/---
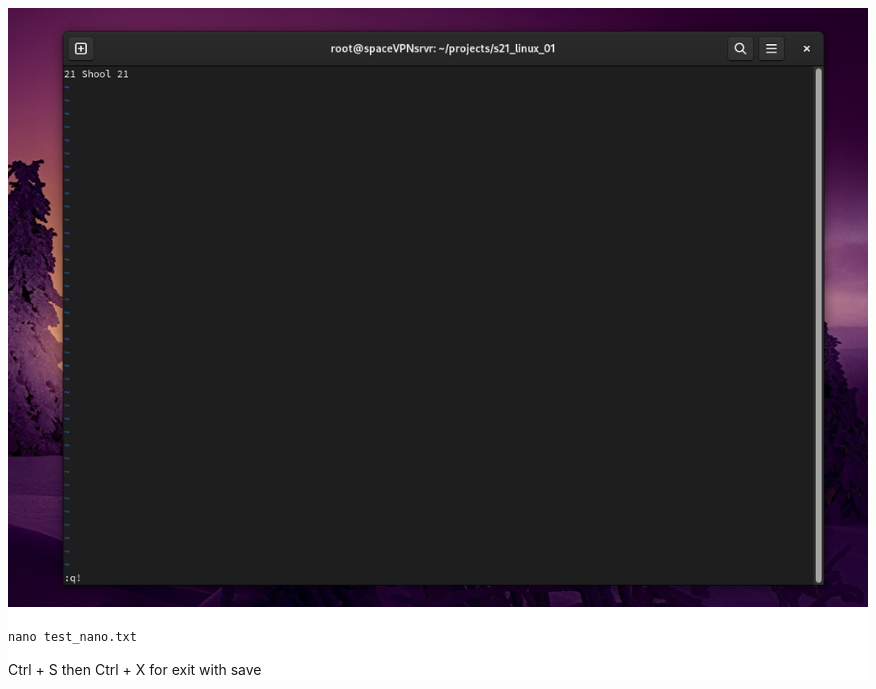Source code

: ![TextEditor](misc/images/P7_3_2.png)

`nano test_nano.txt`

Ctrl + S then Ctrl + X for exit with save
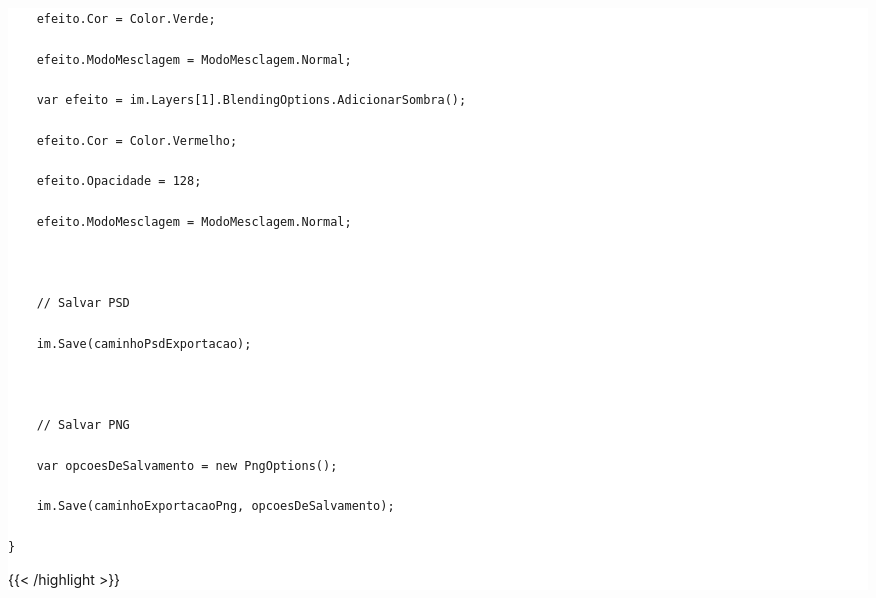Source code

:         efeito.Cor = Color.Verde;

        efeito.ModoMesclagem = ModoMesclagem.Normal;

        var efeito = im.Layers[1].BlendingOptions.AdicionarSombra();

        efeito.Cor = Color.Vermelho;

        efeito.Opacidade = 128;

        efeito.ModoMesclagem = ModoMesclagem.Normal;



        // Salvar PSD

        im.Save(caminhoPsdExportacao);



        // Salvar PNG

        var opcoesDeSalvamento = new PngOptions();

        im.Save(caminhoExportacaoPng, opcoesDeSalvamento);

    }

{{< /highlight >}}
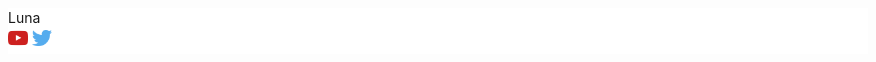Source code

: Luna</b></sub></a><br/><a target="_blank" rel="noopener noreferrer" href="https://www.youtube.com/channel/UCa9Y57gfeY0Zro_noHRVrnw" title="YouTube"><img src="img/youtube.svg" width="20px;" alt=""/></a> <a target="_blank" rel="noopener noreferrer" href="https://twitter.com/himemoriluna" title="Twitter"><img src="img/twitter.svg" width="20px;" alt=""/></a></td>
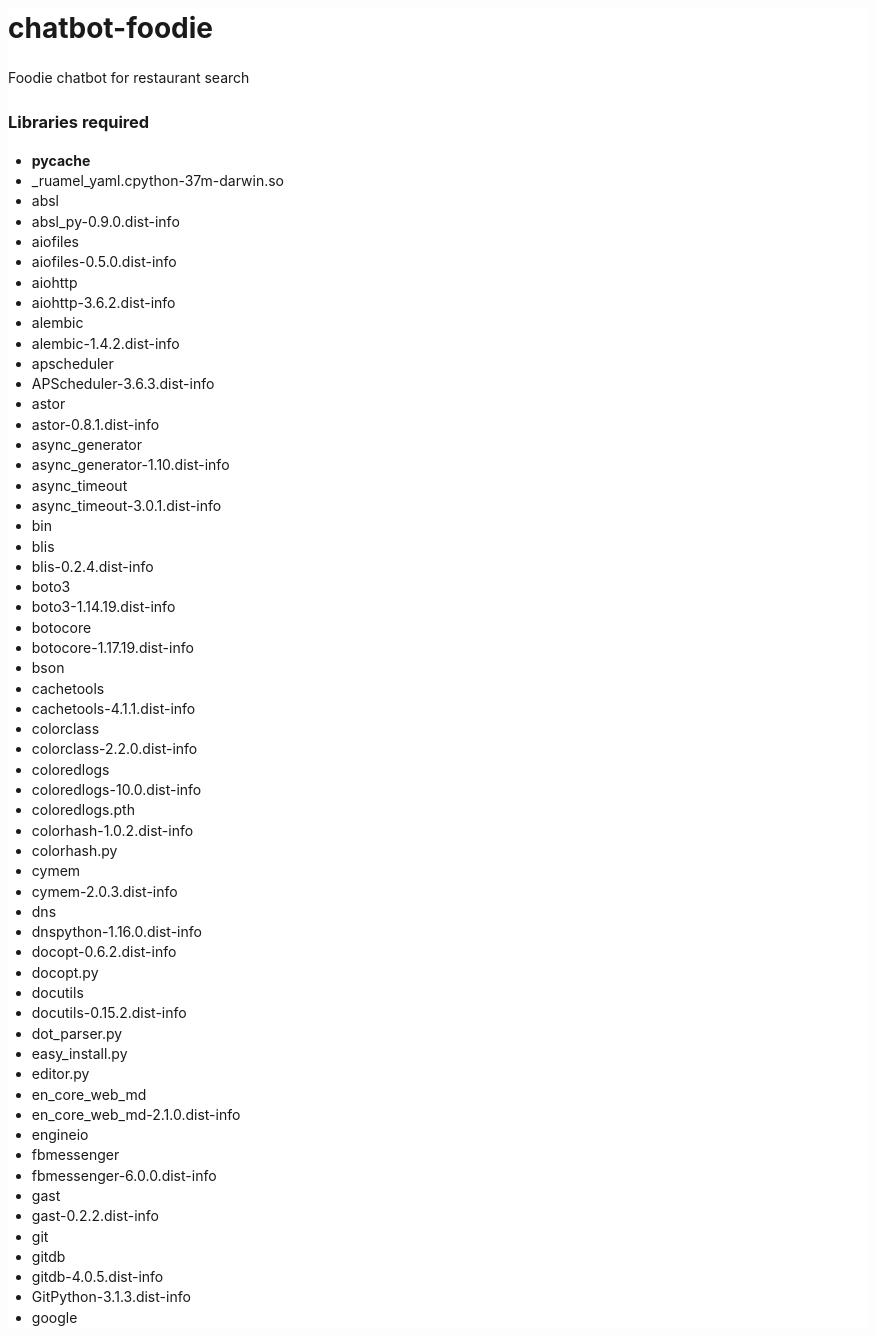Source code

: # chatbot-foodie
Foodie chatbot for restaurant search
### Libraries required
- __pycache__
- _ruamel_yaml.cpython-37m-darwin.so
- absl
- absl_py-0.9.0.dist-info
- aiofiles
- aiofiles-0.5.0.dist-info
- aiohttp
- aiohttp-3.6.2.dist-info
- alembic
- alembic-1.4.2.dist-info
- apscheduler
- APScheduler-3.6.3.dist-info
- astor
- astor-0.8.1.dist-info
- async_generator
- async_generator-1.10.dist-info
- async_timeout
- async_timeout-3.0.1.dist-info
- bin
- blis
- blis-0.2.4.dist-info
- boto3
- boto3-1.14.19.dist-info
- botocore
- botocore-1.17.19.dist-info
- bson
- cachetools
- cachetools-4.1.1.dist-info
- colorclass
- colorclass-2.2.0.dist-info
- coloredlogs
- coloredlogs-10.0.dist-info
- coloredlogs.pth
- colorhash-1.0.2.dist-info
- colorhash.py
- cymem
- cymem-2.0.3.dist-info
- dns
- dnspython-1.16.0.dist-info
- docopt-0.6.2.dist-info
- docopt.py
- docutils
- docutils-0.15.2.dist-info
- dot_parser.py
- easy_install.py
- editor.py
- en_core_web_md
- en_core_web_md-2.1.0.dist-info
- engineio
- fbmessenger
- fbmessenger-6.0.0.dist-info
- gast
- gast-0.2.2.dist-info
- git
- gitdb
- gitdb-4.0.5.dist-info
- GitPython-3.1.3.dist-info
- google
\---
• _JOB ITEM_: Print the material above once more, exactly, minus the pictures.

• _REPLY TO THE TASK_:
Source code

: ![TextEditor](misc/images/P7_3_2.png)

`nano test_nano.txt`

Ctrl + S then Ctrl + X for exit with save
Source code

:         efeito.Cor = Color.Verde;

        efeito.ModoMesclagem = ModoMesclagem.Normal;

        var efeito = im.Layers[1].BlendingOptions.AdicionarSombra();

        efeito.Cor = Color.Vermelho;

        efeito.Opacidade = 128;

        efeito.ModoMesclagem = ModoMesclagem.Normal;



        // Salvar PSD

        im.Save(caminhoPsdExportacao);



        // Salvar PNG

        var opcoesDeSalvamento = new PngOptions();

        im.Save(caminhoExportacaoPng, opcoesDeSalvamento);

    }

{{< /highlight >}}
Source code

: Luna</b></sub></a><br/><a target="_blank" rel="noopener noreferrer" href="https://www.youtube.com/channel/UCa9Y57gfeY0Zro_noHRVrnw" title="YouTube"><img src="img/youtube.svg" width="20px;" alt=""/></a> <a target="_blank" rel="noopener noreferrer" href="https://twitter.com/himemoriluna" title="Twitter"><img src="img/twitter.svg" width="20px;" alt=""/></a></td>
Source code

: # chatbot-foodie
Foodie chatbot for restaurant search
### Libraries required
- __pycache__
- _ruamel_yaml.cpython-37m-darwin.so
- absl
- absl_py-0.9.0.dist-info
- aiofiles
- aiofiles-0.5.0.dist-info
- aiohttp
- aiohttp-3.6.2.dist-info
- alembic
- alembic-1.4.2.dist-info
- apscheduler
- APScheduler-3.6.3.dist-info
- astor
- astor-0.8.1.dist-info
- async_generator
- async_generator-1.10.dist-info
- async_timeout
- async_timeout-3.0.1.dist-info
- bin
- blis
- blis-0.2.4.dist-info
- boto3
- boto3-1.14.19.dist-info
- botocore
- botocore-1.17.19.dist-info
- bson
- cachetools
- cachetools-4.1.1.dist-info
- colorclass
- colorclass-2.2.0.dist-info
- coloredlogs
- coloredlogs-10.0.dist-info
- coloredlogs.pth
- colorhash-1.0.2.dist-info
- colorhash.py
- cymem
- cymem-2.0.3.dist-info
- dns
- dnspython-1.16.0.dist-info
- docopt-0.6.2.dist-info
- docopt.py
- docutils
- docutils-0.15.2.dist-info
- dot_parser.py
- easy_install.py
- editor.py
- en_core_web_md
- en_core_web_md-2.1.0.dist-info
- engineio
- fbmessenger
- fbmessenger-6.0.0.dist-info
- gast
- gast-0.2.2.dist-info
- git
- gitdb
- gitdb-4.0.5.dist-info
- GitPython-3.1.3.dist-info
- google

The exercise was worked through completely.